SUPPLIED ENTRIES:
____________________
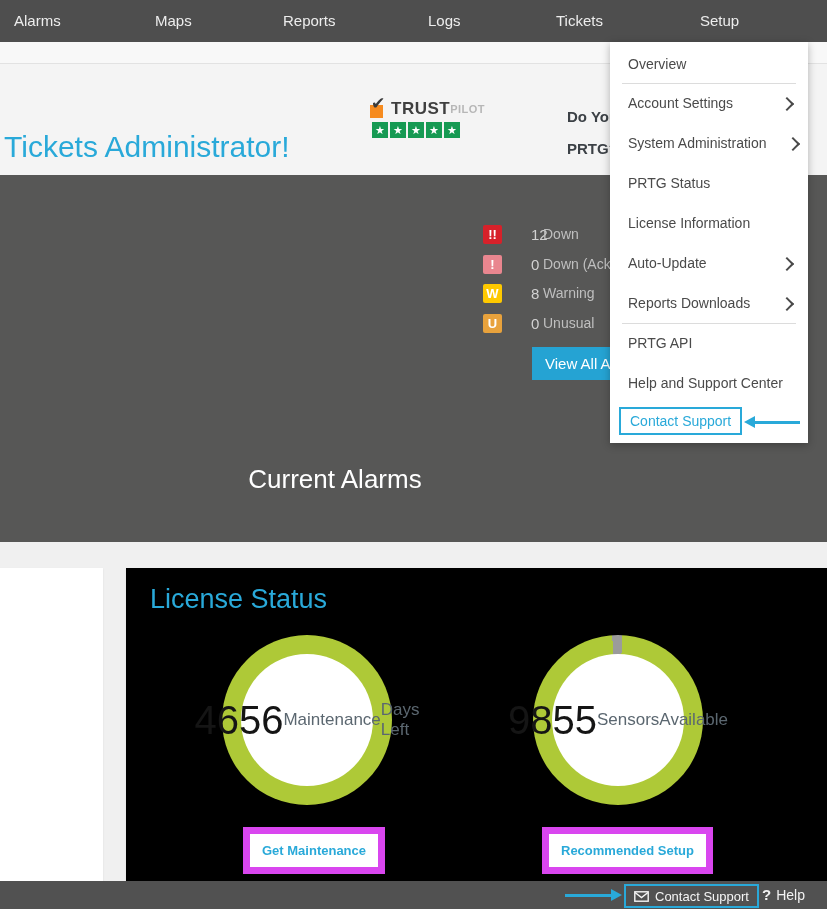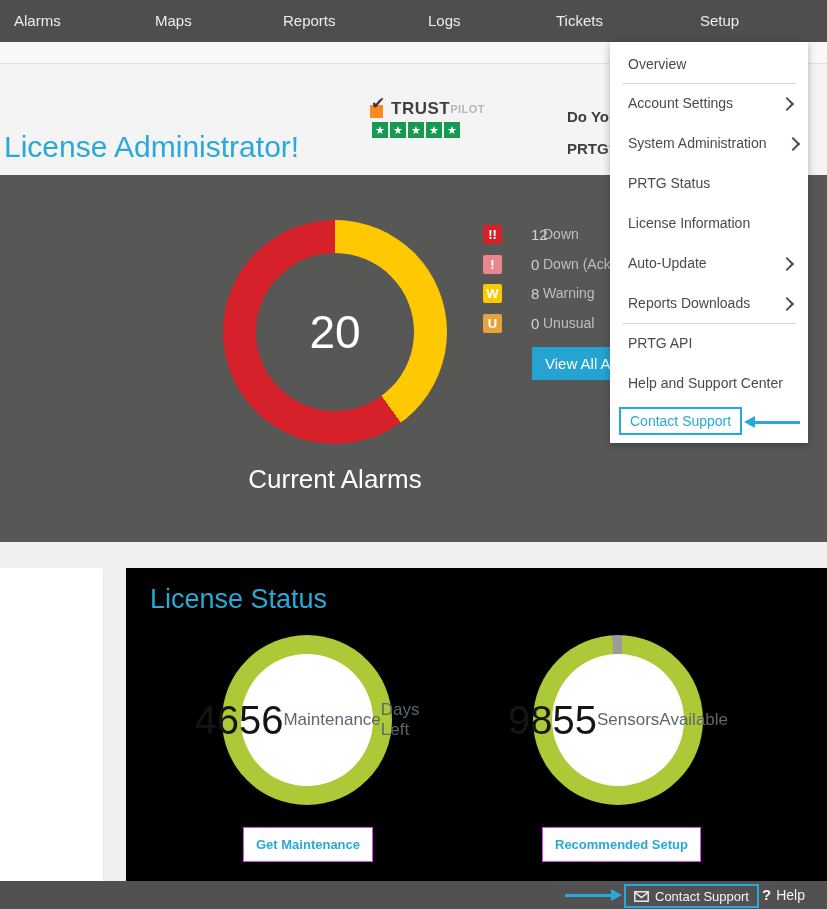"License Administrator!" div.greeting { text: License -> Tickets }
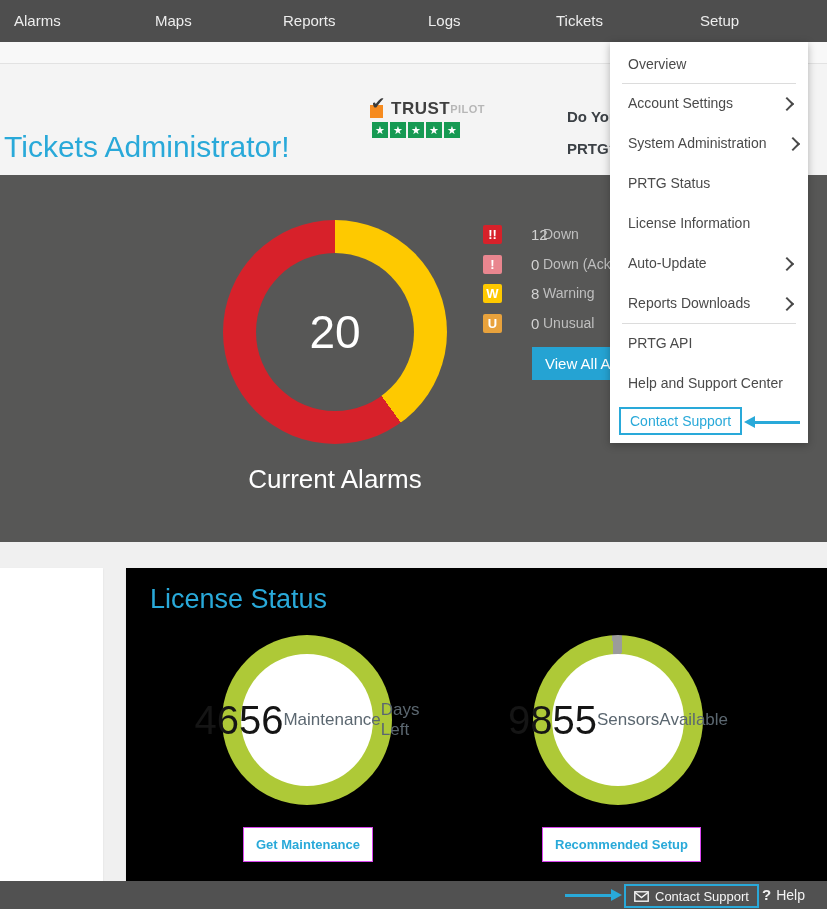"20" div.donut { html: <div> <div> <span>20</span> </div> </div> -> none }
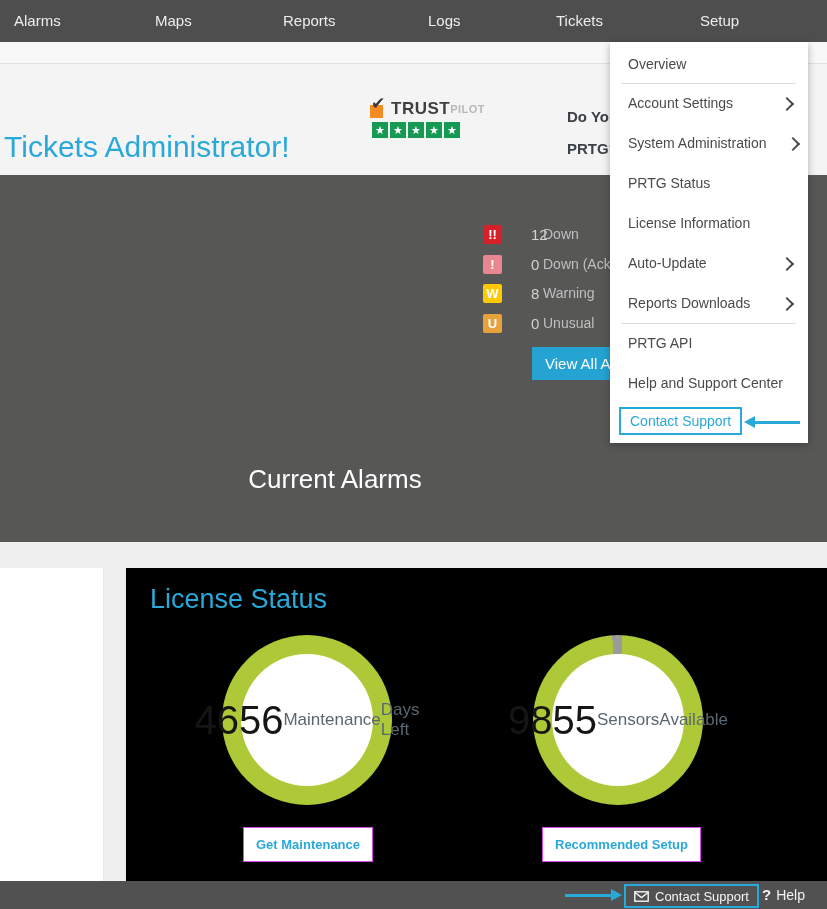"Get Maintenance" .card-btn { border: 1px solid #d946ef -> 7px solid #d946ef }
____________________
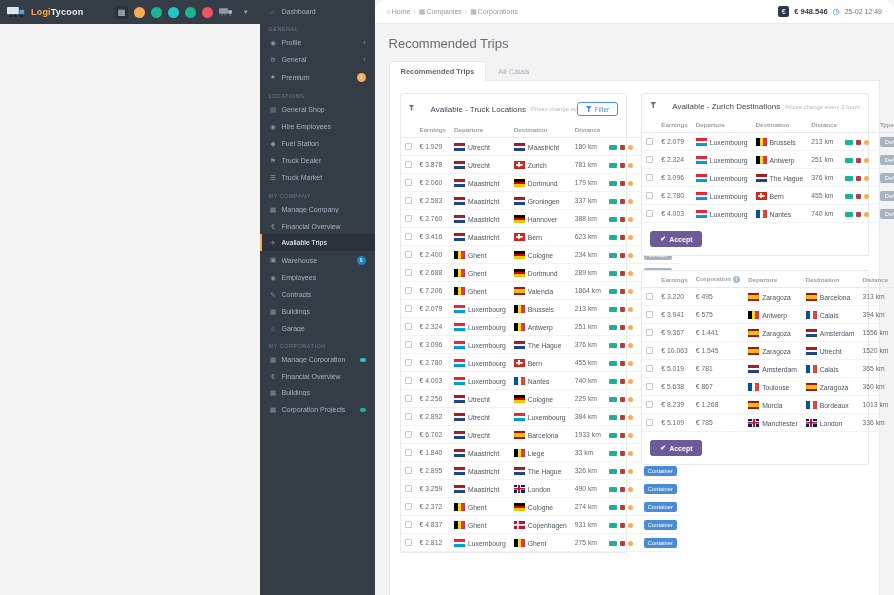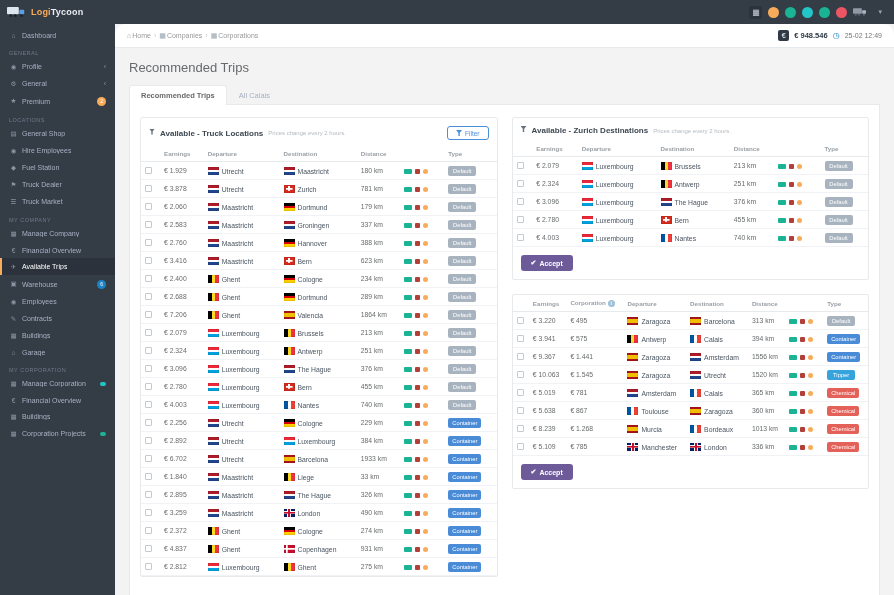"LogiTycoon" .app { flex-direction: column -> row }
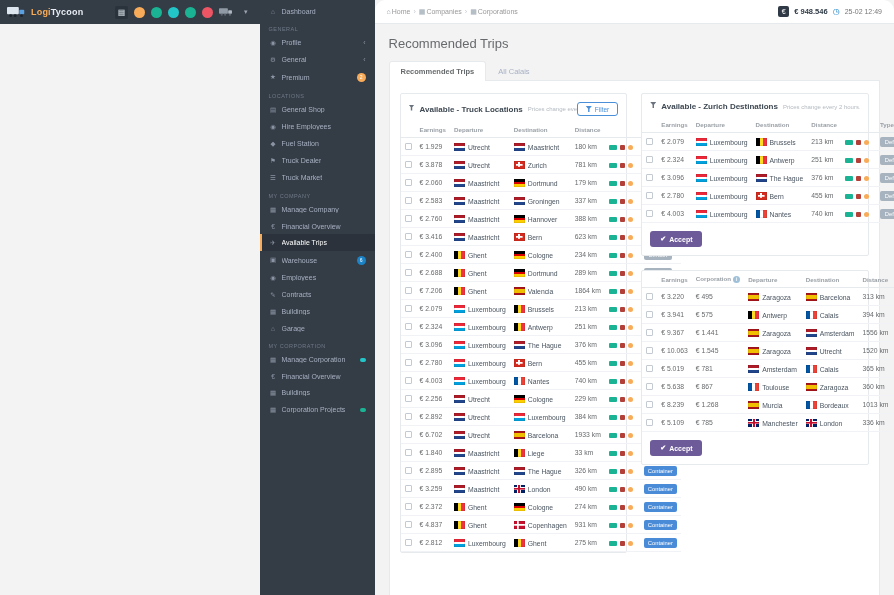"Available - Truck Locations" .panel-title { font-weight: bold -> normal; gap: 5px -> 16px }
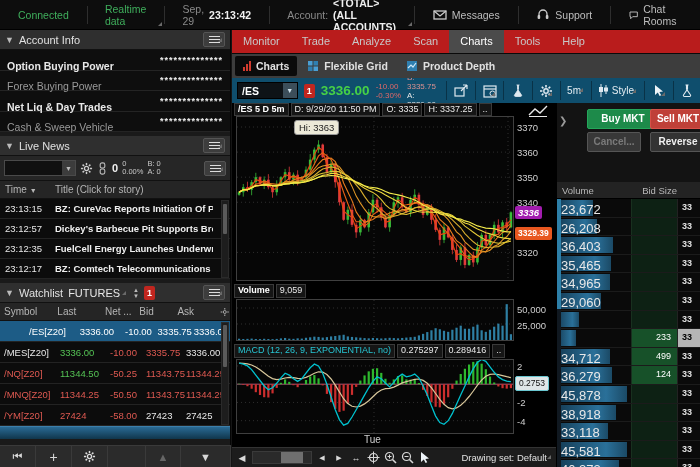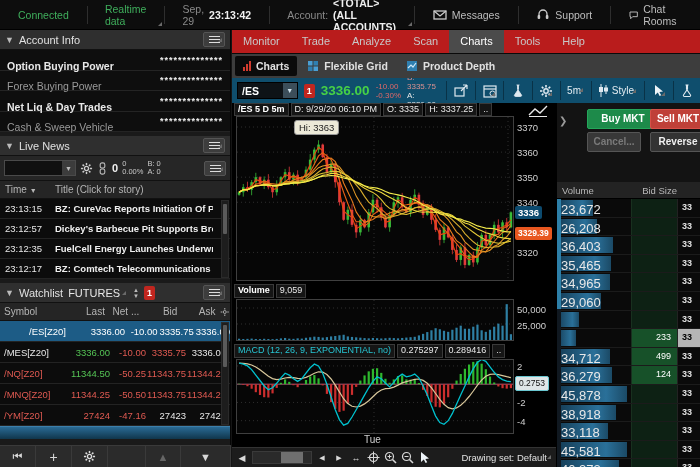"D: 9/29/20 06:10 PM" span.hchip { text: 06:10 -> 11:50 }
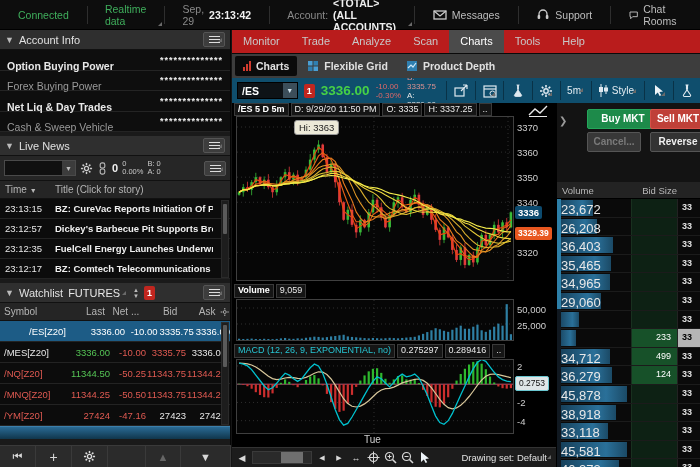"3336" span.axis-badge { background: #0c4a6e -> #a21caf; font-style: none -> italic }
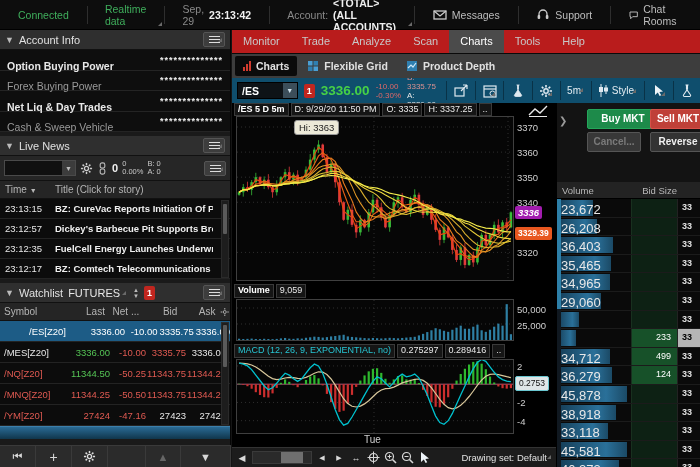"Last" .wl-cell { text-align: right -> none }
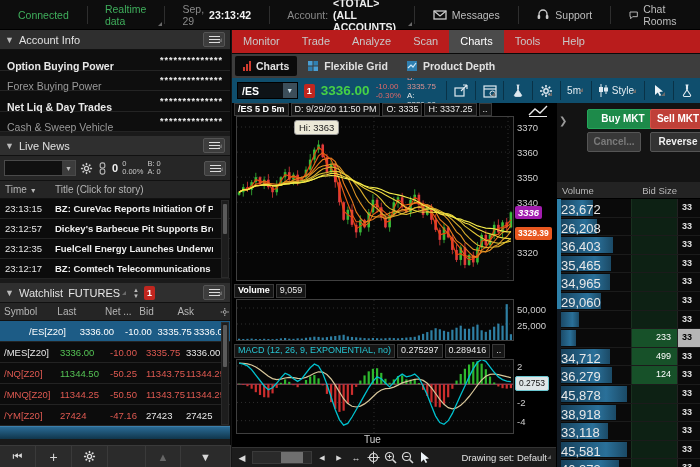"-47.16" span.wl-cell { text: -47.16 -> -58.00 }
____________________
WHAT TO PRODUCE:
The response must repeat exactly the lines above from the one with "text: License ->" through the one with "border: 1px solid", including both, and must contain no pictures and no other text.

WRITTEN SOLUTION:
"License Administrator!" div.greeting { text: License -> Tickets }
"20" div.donut { html: <div> <div> <span>20</span> </div> </div> -> none }
"Get Maintenance" .card-btn { border: 1px solid #d946ef -> 7px solid #d946ef }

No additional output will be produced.